It sounds like an argument for equal rights, but it turns out that Korach and his 250 men only want the Levites to have equal rights with Aaron, the high priest.  Datan and Aviram want to replace Moses as the political leader of the Israelites, not join him in a government by consensus or democracy.

Moses addresses Korach and the Levites first, telling them to test their argument by bringing incense to the tent-sanctuary in the morning.  Aaron will do the same, and God will reveal who is holy enough to serve as a priest.  Moses adds:

“Is it too little for you that the God of Israel distinguishes you from the community of Israel to let you come close to [God], to serve the service of the mishkan of God, and to stand before the community as [its] attendants?  [God] brought you close, and all your Levite brothers with you.  And now you seek the priesthood as well?”  (Numbers 16:9-10)

mishkan (מִשְׁכָּן) = dwelling-place; current abode or residence.  (From the root verb shakhan, שָׁכַן = dwell, inhabit, settle in, stay.)

Next the story switches briefly to the rebellion of Datan and Aviram against Moses.  Moses sends for the two Reuvenite chieftains, but they refuse to come at his summons.

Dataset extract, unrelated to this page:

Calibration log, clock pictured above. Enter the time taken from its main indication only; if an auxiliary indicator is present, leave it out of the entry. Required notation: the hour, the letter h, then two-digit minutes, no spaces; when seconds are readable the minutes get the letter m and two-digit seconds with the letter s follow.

We return to the Levite rebellion the next morning, when everyone comes to God’s mishkan, the Tent of Meeting, to watch the contest between the high priest Aaron and the 250 Levites.   No sooner have they gathered than the Torah portion puts the Levites on hold and returns to the revolt of Datan and Aviram.  And where is Korach, the spokesman and leader for the Levites?  This time the redactor who assembled the story lumps Korach together with the two chieftains from the tribe of Reuven.

And God spoke to Moses, saying: “Speak to the community, saying: Go up away from around the mishkan of Korach, Datan, and Aviram!”  (Numbers 16:23-24)

Until this point the Torah has only used the word mishkan for the tent-sanctuary that the Israelites construct as a dwelling-place for God.  But now God is referring to a mishkan of three human beings.

The three men and their families do not live together; they camp in separate spots to the south of God’s mishkan, which is always erected in the center of the Israelite camp.  So why does God speak of “the mishkan of Korach, Datan, and Aviram” instead of using the word mishkanot (מִשְׁכָּנוֹת), the plural for mishkan?

Perhaps the implication is that even though the rebels have two different goals (Korach argues that all Levites should be priests, while Datan and Aviram argue that someone from the tribe of Reuven should lead the Israelites instead of Moses), they are metaphorically under the same tent.  They are all rebelling against the leadership structure that God decreed at Mount Sinai.2

The three rebel leaders refuse to accept that structure any longer.  God refuses to change it.  So Moses warns the Israelites to stand back and keep their distance, because God is about to take action.

And they went up from around the mishkan of Korach, Data, and Aviram, from all around it.  And Datan and Aviram went out and stationed themselves at the entrance of their tents, along with their wives and the children and the little ones.  And Moses said: “By this you will know that God sent me to do all these deeds, that it was not in my mind.”  (Numbers 16:27)

In other words, it was all God’s idea to make Aaron the high priest and Moses the prophet and chief administrator of the Israelites.  The rebels are actually revolting against God, and they will be destroyed by a divine miracle.

The Death of Korach, Datan, and Aviram, by Gustave Dore

Then the earth opened its mouth and swallowed them and their households and all the humans who belonged to Korach [and Datan and Aviram] and all their possessions.  And they and all who were theirs went down alive to Sheol, and the earth closed over them and they were lost from the assembly.  Then all the Israelites surrounding them fled at the sound of them, for they thought: “Lest the earth swallow us!”  And fire went out from God and consumed the 250 men who had approached with the incense.  (Numbers 16:32-35)

The Israelites survive because they obey the order to stand back from the physical area south of God’s tent-sanctuary.  But they do not grasp the idea that standing back from the homes of the three rebel leaders might also mean standing back from their beliefs—especially their belief that their own desires for more power were more important than preserving the government God had set up.

The people do not understand that if they follow God’s rules, they have nothing to fear.  So they foolishly side with the rebels that God has just wiped out.

And the whole community of Israel grumbled the next day against Moses and against Aaron, saying: “You yourselves brought death on God’s people!”  (Numbers 17:6)

The whole community still believes what the three rebel leaders claimed before the earth swallowed them: that Moses and Aaron are hogging all the power and running the show—even instigating God’s miracles.  This is an insult God will not tolerate.  God tells Moses and Aaron to go stand at a distance from all the other Israelites so God can annihilate everyone except his two favorites.

They disobey God instead.

Then Moses said to Aaron: “Take the censer and place fire from the altar on it, and put on incense, and walk over in a hurry to the community and atone for them!  Because fury has gone forth from God’s presence; the plague has begun!”  Aaron took it, as Moses had spoken, and he ran into the midst of the assembly … and he stood between the dead and the living, and the plague was checked.  (Numbers 17:11-13)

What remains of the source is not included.